Whenever I check the comments under a finance‑related TikTok video, the thread is almost always filled with sketchy promotions.
TikTok probably relies on machine‑learning models for moderation, but they clearly aren’t catching enough. Could a one‑shot LLM classification workflow do better?
For a first experiment, I focused on a very specific niche inside the broader finance category: Dave Ramsey‑related channels. Ramsey, an American radio personality famous for his get‑out‑of‑debt advice, attracts even more scammers than the average finance creator—likely because people in debt are more vulnerable.
Using a RapidAPI provider, I downloaded 44,187 comments and replies from 140 videos across three channels: ramsey.solutions, daveramsey and ramsey.show.
I added a simple one‑shot prompt (written with Claude) to a batch request:
system_message = "You are an expert at detecting scams in social media comments. Respond with a JSON object containing 'classification' (either 'scam' or 'not_scam') and 'explanation'." prompt = f"""Analyze this TikTok comment for potential scam content. Look for: * Investment scams (fake crypto, trading schemes, get‑rich‑quick) * Romance/relationship scams * Phishing attempts * Fake business opportunities * Pyramid schemes or MLMs * Identity‑theft attempts * Fake giveaways or contests * Suspicious links or contact requests Comment: "{comment['text']}" URL: {comment['url']} Classify as either 'scam' or 'not_scam' and provide a brief explanation.""" batch_request = { "custom_id": f"comment-{i}", "method": "POST", "url": "/v1/chat/completions", "body": { "model": "gpt-4o-mini", "messages": [ {"role": "system", "content": system_message}, {"role": "user", "content": prompt} ], "response_format": {"type": "json_object"}, "temperature": 0.1 } } f.write(json.dumps(batch_request) + '\n')
I then submitted the batch through the Batch API (very handy to process a bunch of data in bulk without a long-running script and 50% cheaper):
with open(batch_input_file, 'rb') as f: batch_input_file_obj = client.files.create( file=f, purpose="batch" ) batch = client.batches.create( input_file_id=batch_input_file_obj.id, endpoint="/v1/chat/completions", completion_window="24h", metadata={"description": "TikTok scam detection batch job"} )
Three hours and $2.53 later, the batch was done.
Out of 44 187 comments, the workflow flagged 7 733 (about 17 %) as potential scams, coming from 1 622 users. That’s a lot—for just a few channels!
Three scammy comments in one screenshot.
A few more examples:
{"text": "\"What if I told you your money could grow in crypto—even while you sleep?\"👍✅", "url": "", "classification": "scam", "explanation": "Promises passive crypto gains—classic investment scam."} {"text": "Thanks for making me live up to my standard life and I was able to clear outstanding debts. Your good work has made you popular and everyone is talking about you. Honestly, thank you Sir @Carlo Haley", "url": "...", "classification": "scam", "explanation": "Debt‑relief miracle + named guru = red flag."} {"text": "Thanks for your comments and involvement on my page. L!fe‑chang!ng opt!ons?? ?", "url": "", "classification": "scam", "explanation": "Odd punctuation to bypass filters; vague life‑changing promise."}
I grouped by user and manually reviewed 100 accounts: two had already been deleted, 22 were false positives, and the rest were genuine scams. A 22 % FP rate is too high for production, but likely fixable with better context or prompt engineering.

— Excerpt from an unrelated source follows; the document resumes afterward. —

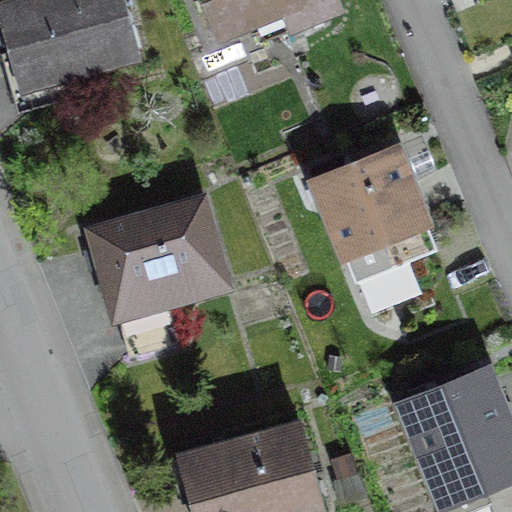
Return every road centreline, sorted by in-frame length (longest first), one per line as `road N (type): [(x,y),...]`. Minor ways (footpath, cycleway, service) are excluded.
road 1 (residential): [(511,266),(404,0)]
road 2 (residential): [(82,511),(0,308)]
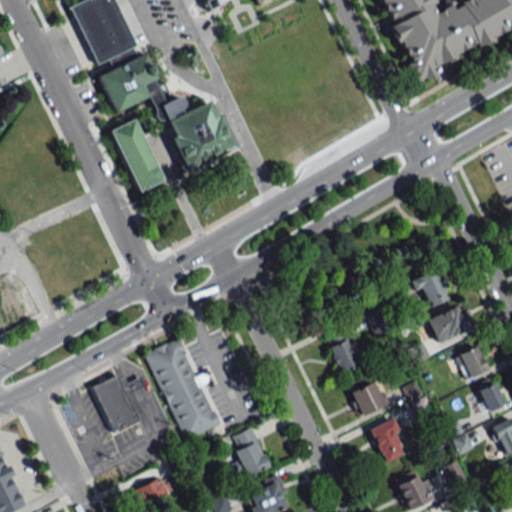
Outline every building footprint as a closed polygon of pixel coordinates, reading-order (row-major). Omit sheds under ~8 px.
[(78,0),(66,5),(92,66),(106,60),(108,65),(135,54),(112,0),(78,0)] [(203,0),(202,0),(206,8),(225,0),(253,0),(255,5),(268,0),(203,0)] [(377,0),(410,82),(434,73),(430,63),(511,29),(511,0),(448,0),(441,3),(443,7),(432,11),(427,0),(377,0)] [(95,72),(110,112),(147,98),(157,125),(164,123),(181,169),(230,151),(211,100),(183,110),(179,96),(162,102),(145,54),(95,72)] [(134,118),(107,129),(134,193),(160,182),(134,118)] [(407,280),(431,268),(446,298),(421,310),(407,280)] [(0,334),(17,327),(0,287),(0,334)] [(423,320),(453,306),(465,329),(434,344),(423,320)] [(321,336),(342,326),(359,362),(338,373),(321,336)] [(141,353),(175,337),(216,423),(182,439),(141,353)] [(451,356),(473,345),(485,368),(462,379),(451,356)] [(343,383),(370,370),(385,402),(358,415),(343,383)] [(87,387),(115,374),(138,420),(110,434),(87,387)] [(472,384),(489,376),(501,402),(484,410),(472,384)] [(398,387),(413,380),(419,394),(404,401),(398,387)] [(365,429),(389,417),(405,450),(381,462),(365,429)] [(487,426),(507,417),(511,427),(511,449),(501,455),(487,426)] [(224,438),(248,426),(267,465),(242,477),(224,438)] [(0,511),(0,458),(23,503),(5,511),(0,511)] [(439,466),(454,459),(460,472),(445,479),(439,466)] [(391,478),(414,467),(428,497),(405,509),(391,478)] [(249,511),(238,488),(273,472),(289,504),(272,511),(249,511)] [(127,492),(158,477),(167,495),(136,510),(127,492)] [(460,511),(453,497),(469,490),(478,508),(470,511),(460,511)] [(212,511),(207,500),(221,493),(229,508),(220,511),(212,511)]
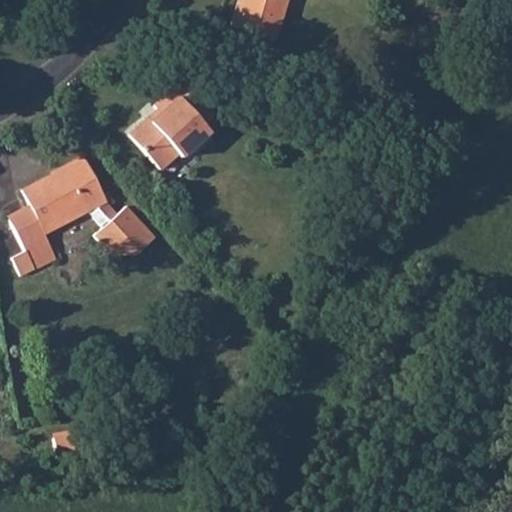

Most false positives occurred because the model didn’t have the video’s context.
“The comment suggests a financial strategy that promises tax benefits, which can indicate a scam…”
$3 000 and “FOR SIX YEARS” look suspicious, but in a video about offsetting capital losses, the comment is harmless.
On a hunting video, “Do the hunt.” is an organic comment, yet the LLM saw “a potential phishing attempt or a fake giveaway.”
As another example: “I’m up my money right now everything is on real discount.” Without context (a legit user profile without links, a video about market performance), the model read it as "a get-rich-quick scheme or investment opportunity".
To find false negatives (comments the LLM marked as safe but are actually scams), I looked at users with multiple comments where only some were flagged.
A frequent pattern that I observed was a friendly compliment that links to a profile filled with scammy content. The model saw only the compliment, not the destination — so it was another case of missing context.
I reported the 100 manually inspected scam comments through TikTok’s in‑app form. Every single one came back “no violation,” and each decision arrived exactly 30 minutes after submission.
Needless to say, this “Dave Ramsey” account isn’t the real Dave Ramsey.
I had planned to ask TikTok for a way to report in bulk after cleaning the first batch, but if we can’t even agree on what violates policy, that may be moot. Interestingly, all reports were marked “no violation” exactly 30 minutes after submission. Coincidence, SLA artefact, or were they never reviewed?